Use in Perioperative Setting⁹

• Coronary artery bypass graft: Used to increase cardiac output and reduce the need for high-dose catecholamines.
• Cardiac transplantation: Used to optimize graft function, reduce PVR, and facilitate weaning from cardiopulmonary bypass (CPB).
• Valve surgeries: Used where postoperative ventricular dysfunction or pulmonary hypertension is anticipated.
• Useful in weaning patients with preexisting left ventricular (LV) dysfunction from CPB.
• Applicable in select high-risk noncardiac surgeries with acute decompensated LV/RV failure.

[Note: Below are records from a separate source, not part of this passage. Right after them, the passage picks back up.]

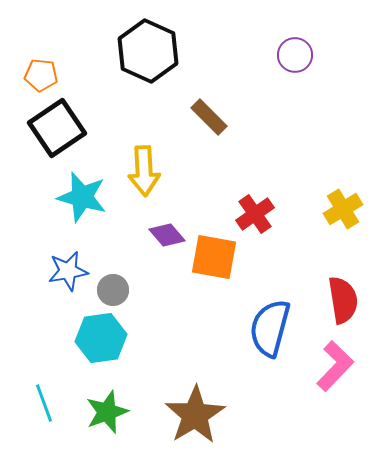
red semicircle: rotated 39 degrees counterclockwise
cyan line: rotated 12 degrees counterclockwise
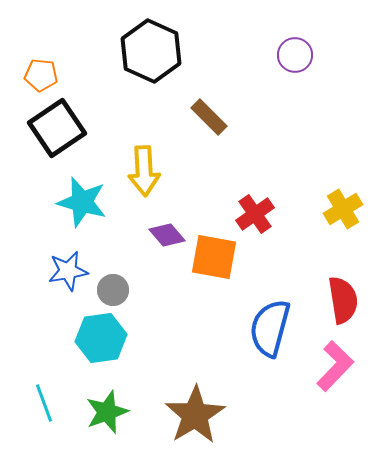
black hexagon: moved 3 px right
cyan star: moved 5 px down
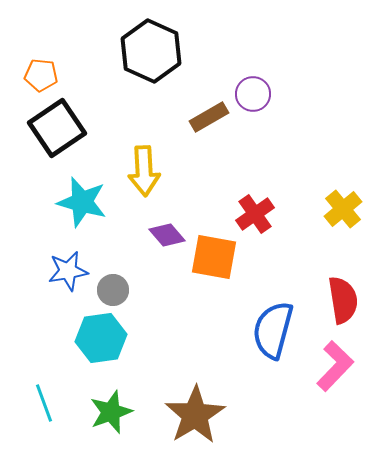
purple circle: moved 42 px left, 39 px down
brown rectangle: rotated 75 degrees counterclockwise
yellow cross: rotated 9 degrees counterclockwise
blue semicircle: moved 3 px right, 2 px down
green star: moved 4 px right
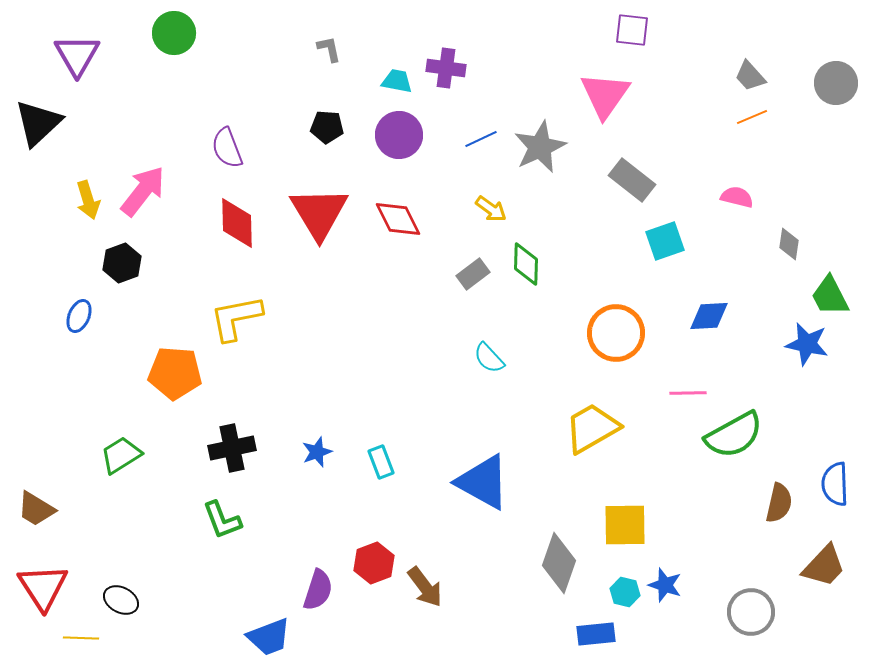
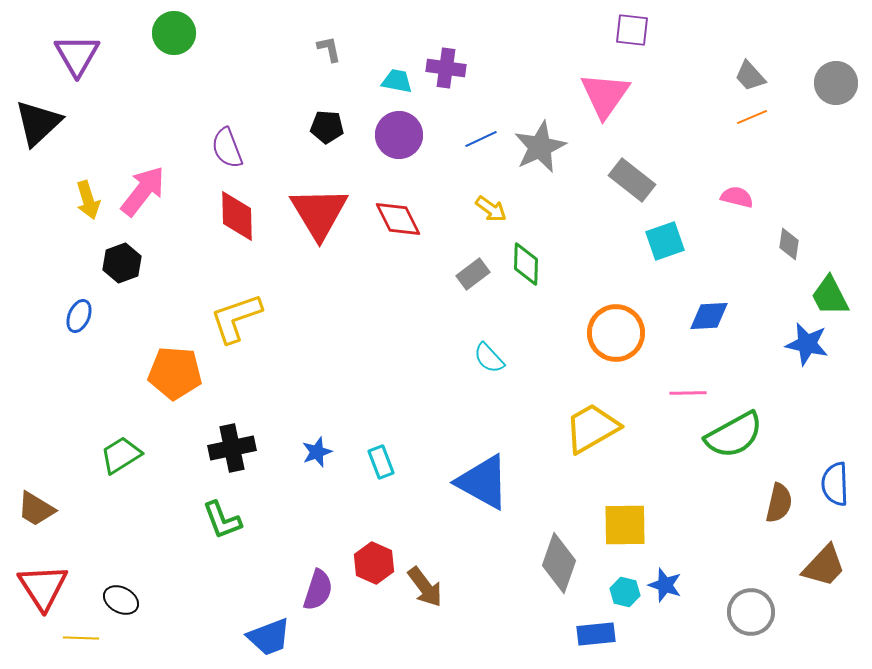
red diamond at (237, 223): moved 7 px up
yellow L-shape at (236, 318): rotated 8 degrees counterclockwise
red hexagon at (374, 563): rotated 15 degrees counterclockwise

Low Cardiac Output Syndrome After Cardiac Surgery

• Milrinone increases cardiac output without increasing heart rate or myocardial oxygen consumption.
• It is particularly helpful with β-blockade or β-receptor desensitization.³
• Avoid in vasoplegia or inadequate preload because of the risk of profound hypotension.⁹

Weaning from CPB^8,9

• Milrinone is often initiated before separation from CPB to improve contractility and reduce afterload.
• It is often combined with vasopressors to maintain systemic perfusion.
• Compared to dobutamine, milrinone causes less tachycardia and better inotropic-lusitropic balance.

Pulmonary Hypertension⁷

• Milrinone is used to lower PVR and improve RV output, especially in RV failure or perioperative decompensation.
• It may be combined with vasopressors if hypotension is present.
• Compared to dobutamine: Decreases filling pressures, less tachycardia; preferred in β-blocked patients or when pulmonary vasodilation is desired
• The inhaled form minimizes systemic hypotension risk.
• Off-label: studied for persistent pulmonary hypertension of the newborn, especially in settings without inhaled nitric oxide/extracorporeal membrane oxygenation.

Special/Outpatient Use¹

• Milrinone may be used as a bridge therapy for advanced heart failure patients awaiting transplantation or mechanical circulatory support
• It can also be used as a palliative option for patients with end-stage congestive heart failure, who are not eligible for advanced therapies

Adverse Effects^1,6

• Hypotension: Due to both arterial and venous, especially after bolus dosing or in hypovolemic states. This can be exacerbated by having other vasodilators in circulation.
• Arrhythmias: As a result of increased intracellular cAMP and calcium, milrinone can cause premature ventricular contractions, supraventricular tachycardia, ventricular fibrillation, or ventricular tachycardia. Increased risk in patients with preexisting arrhythmias, metabolic abnormalities (especially hypokalemia), abnormal digoxin levels, or those with intracardiac catheters. Milrinone can also increase the ventricular response rate in patients with atrial flutter or fibrillation, especially if not adequately rate-controlled.
• Angina: This may result from milrinone’s positive inotropy and vasodilation (decreased coronary perfusion pressure), particularly in patients with coronary artery disease.
• Thrombocytopenia: Rare but documented. Less frequent than with amrinone. It is important to consider when the bleeding risk is already elevated.⁵
• Elevated liver enzymes: Mild transient increases in aspartate aminotransferase/alanine aminotransferase have been reported, but clinically significant hepatotoxicity is rare.
• Hypersensitivity reactions: Infusion site reactions, rash, bronchospasm, and rare cases of anaphylactic shock are possible with milrinone.